-- Written request --
Count the lines in the data below that contain the word "scientific", with case counting. Reply with the number alone.
--- Supplied material ---
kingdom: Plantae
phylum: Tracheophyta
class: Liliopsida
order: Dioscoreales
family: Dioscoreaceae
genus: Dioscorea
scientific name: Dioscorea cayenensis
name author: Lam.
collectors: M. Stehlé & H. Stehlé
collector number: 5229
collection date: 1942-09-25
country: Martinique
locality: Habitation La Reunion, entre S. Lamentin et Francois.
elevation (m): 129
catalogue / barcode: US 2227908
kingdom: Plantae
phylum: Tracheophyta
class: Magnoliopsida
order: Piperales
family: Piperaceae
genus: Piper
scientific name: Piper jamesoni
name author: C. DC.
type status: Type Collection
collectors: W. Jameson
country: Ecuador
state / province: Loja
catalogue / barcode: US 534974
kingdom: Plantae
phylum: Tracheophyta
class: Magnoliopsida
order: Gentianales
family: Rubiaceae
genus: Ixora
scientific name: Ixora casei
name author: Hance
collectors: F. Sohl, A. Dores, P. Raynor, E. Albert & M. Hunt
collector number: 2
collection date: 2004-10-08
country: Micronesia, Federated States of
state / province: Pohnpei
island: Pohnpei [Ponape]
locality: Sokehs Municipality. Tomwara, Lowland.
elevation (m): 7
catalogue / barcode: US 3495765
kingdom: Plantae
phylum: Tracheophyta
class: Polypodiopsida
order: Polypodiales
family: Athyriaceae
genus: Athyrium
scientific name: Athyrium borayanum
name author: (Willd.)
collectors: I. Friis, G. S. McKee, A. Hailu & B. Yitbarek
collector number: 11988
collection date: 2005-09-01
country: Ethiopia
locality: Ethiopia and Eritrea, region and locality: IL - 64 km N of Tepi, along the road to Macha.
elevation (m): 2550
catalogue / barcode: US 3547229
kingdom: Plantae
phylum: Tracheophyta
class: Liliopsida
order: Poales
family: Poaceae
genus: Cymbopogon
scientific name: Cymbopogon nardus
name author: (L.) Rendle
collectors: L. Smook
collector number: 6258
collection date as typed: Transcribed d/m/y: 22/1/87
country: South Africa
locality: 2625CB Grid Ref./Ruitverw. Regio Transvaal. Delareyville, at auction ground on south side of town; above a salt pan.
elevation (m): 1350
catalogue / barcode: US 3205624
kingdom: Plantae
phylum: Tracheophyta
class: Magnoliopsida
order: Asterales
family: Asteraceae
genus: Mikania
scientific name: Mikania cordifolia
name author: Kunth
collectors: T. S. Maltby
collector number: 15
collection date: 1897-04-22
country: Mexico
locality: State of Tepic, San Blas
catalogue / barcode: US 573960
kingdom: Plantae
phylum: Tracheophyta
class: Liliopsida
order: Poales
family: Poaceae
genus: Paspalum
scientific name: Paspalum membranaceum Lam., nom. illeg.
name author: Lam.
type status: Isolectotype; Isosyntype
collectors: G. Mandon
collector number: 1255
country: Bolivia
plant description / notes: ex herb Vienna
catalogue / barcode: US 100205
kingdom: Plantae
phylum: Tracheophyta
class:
---
-- Full answer --
7